Monoculture

Thor Lancelot Simon tls at rek.tjls.com
Thu Oct 2 11:56:53 EDT 2003


On Thu, Oct 02, 2003 at 02:21:29PM +0100, Jill Ramonsky wrote:
> 
> Thanks everyone for the SSL encouragement. I'm going to have a quick 
> re-read of Eric's book over the weekend and then start thinking about 
> what sort of "easy to use" implementation I could do. I was thinking of 
> doing a C++ implentation with classes and templates and stuff. (By 
> contrast OpenSSL is a C implementation). Anyone got any thoughts on 

A C++ implementation will be much less useful to many potential users;
perhaps the most underserved set of potential SSL/TLS users is in the
embedded space, and they often can't afford to, or won't, carry a C++
runtime around with them.  We learned this lesson with FreSSH and
threads.

I would strongly recommend a C implementation with an optional C++
interface, if C++ is the way you want to go.

Also, I'd consider, for simplicity's sake, at least at first, implementing
*only* TLS, and *only* the required ciphers/MACs (actually, using others'
implementations of the ciphers/MACs, even the OpenSSL or cryptlib ones,
is probably not just acceptable but actually a _really good idea_.)  The
major problems with OpenSSL are, from my point of view, caused by severe
overengineering in the areas of:

1) Configuration
2) ASN.1/X.509 handling
3) Tightly-coupled support for the many diverse variants of SSL/TLS.

As far as what OpenSSL does, if you simply abandon outright any hope of
acting as a certificate authority, etc. you can punt a huge amount of
complexity; if you punt SSL, you'll lose quite a bit more.  As far as the
programming interface goes, I'd read Eric's book and then think hard about
what people actually use SSL/TLS for in the real world.  It's horrifying
to note that OpenSSL doesn't even have a published interface for a some of
these operations.  For example, there is no simple way to do the most
common certificate validation operation: take a certificate and an optional
chain, and check that the certificate is signed by an accepted root CA, or
that each certificate in the chain has the signing property and that the
chain reaches that CA -- which would be okay if OpenSSL did the validation
for you automatically, but it doesn't, really.

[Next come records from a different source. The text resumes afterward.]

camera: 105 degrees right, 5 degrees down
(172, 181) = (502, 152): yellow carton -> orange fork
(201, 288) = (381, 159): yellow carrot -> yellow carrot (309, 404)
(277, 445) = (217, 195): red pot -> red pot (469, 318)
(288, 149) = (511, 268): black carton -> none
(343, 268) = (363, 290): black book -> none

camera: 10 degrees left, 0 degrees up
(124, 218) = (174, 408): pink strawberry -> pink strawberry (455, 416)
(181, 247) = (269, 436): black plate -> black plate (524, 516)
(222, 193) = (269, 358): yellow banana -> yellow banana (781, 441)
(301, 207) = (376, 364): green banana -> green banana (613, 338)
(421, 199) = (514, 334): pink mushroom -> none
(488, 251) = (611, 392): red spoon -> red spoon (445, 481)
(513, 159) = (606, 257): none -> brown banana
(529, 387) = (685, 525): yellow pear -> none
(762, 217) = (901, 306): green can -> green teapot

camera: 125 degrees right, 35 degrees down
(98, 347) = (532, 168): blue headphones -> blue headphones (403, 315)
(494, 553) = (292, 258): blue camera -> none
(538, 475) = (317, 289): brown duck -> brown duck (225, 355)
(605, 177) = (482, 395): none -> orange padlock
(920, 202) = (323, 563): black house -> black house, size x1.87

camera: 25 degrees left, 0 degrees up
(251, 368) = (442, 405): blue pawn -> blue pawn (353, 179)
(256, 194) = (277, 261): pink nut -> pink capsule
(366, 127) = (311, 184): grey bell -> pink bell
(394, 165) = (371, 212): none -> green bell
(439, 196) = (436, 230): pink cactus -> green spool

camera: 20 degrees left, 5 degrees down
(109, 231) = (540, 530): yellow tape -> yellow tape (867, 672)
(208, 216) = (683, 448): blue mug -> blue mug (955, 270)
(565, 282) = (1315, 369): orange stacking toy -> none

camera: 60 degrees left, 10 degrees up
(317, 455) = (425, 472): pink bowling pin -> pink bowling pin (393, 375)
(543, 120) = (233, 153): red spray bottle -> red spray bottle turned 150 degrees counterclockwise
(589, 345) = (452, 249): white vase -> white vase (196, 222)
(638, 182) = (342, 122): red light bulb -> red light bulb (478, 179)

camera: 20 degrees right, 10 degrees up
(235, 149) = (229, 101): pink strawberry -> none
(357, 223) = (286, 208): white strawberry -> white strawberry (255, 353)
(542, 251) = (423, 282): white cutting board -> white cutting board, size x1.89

>From my point of view, a _very_ simple interface that:

1) Creates a socket-like connection object

2) Allows configuration of the expected identity of the party at the other
   end, and, optionally, parameters like acceptable cipher suite

3) Connects, returning error if the identity doesn't match.  It's
   probably a good idea to require the application to explicitly
   do another function call validating the connection if it decides to
   continue despite an identity mismatch; this will avoid a common,
   and dangerous, programmer errog.

4) Provides select/read operations thereafter.

Would serve the purposes of 90+% of client applications.  On the server
side, you want a bit more, and you may want a slightly finer-grained
extended interface for the client, but still, you can catch a _huge_
fraction of what people do now with only the interface listed above.